I should have spare brackets if you need them kinda a 68 only item ...


----------



## Rosstomnagel17 (Nov 19, 2019)

These are not real good but I will snap better pictures tonight. Are you saying I can move the brackets if they can be unbolted or do I need to drill a different hole in the support? the car is not on a lift so I didn't notice any bolts, I apologize. As u can see if you zoom in the left side picture it is off about an inch. Please let me know if you can see these pictures or I can email them to you for better view.

Thank you so much for your help!


----------



## BLK69JUDGE (Jun 10, 2010)

*68 radiator brackets*

I thought your radiator was out ..witch it looks like it needs to ... when u said welded brackets ...

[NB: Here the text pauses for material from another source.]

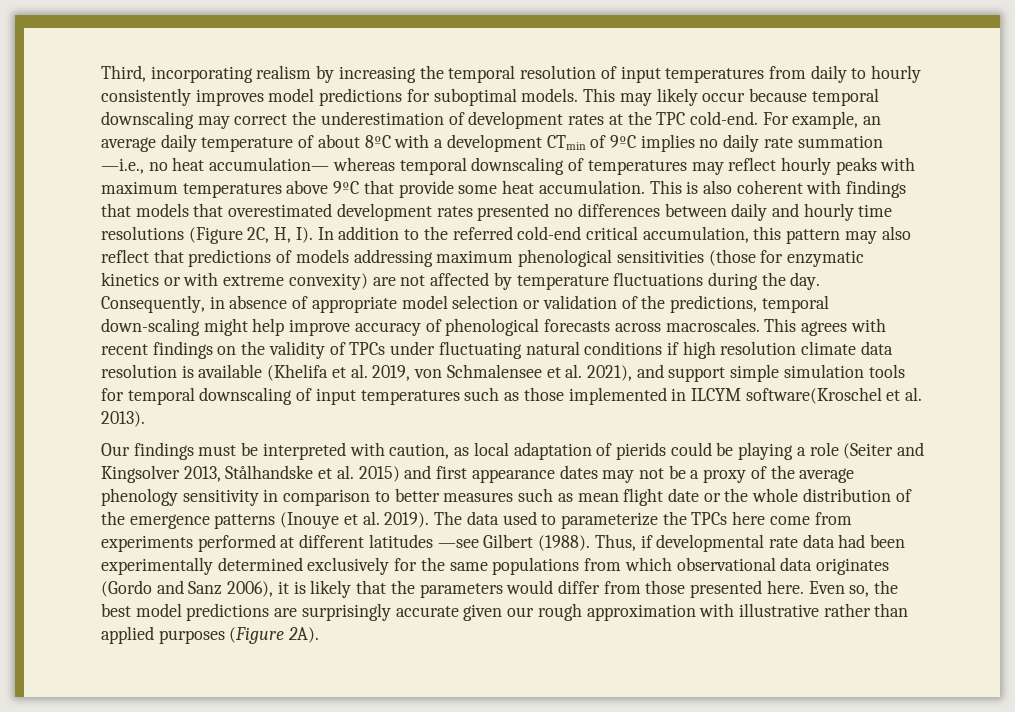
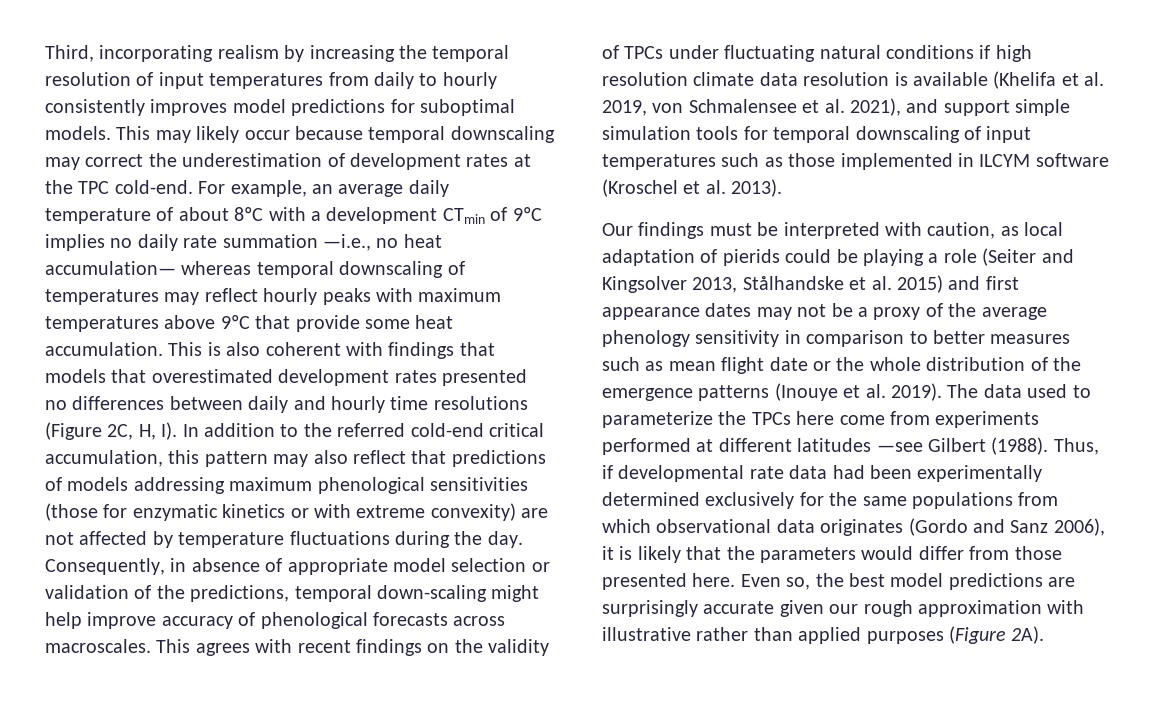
[745,387,882,404] software(Kroschel -> [1035,153,1109,167] [602,179,678,197] software (Kroschel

here is what they look like out ....

with the aftermarket radiator ... make sure the lower rubber insulators fit the bracket correctly
and are not soft or badly damaged...
and they fit and cup the radiator seam correctly ...
I dont think the lower rubbers are reproduced as they are not the same as 69-72 as AMES says they are


then drop the radiator in and position it ... then re weld em

there is 3 different tank bracket variations .... that I know of ....

Scott


----------



## Rosstomnagel17 (Nov 19, 2019)

Hey Scott,

Thank you for the pix and advice. Sorry for the miscommunication but I "thought "the brackets were welded in because I didn't notice any bolts but your pictures show they are bolted in and I can just unbolt them and slide them into position and screw them back in? Is this correct?


----------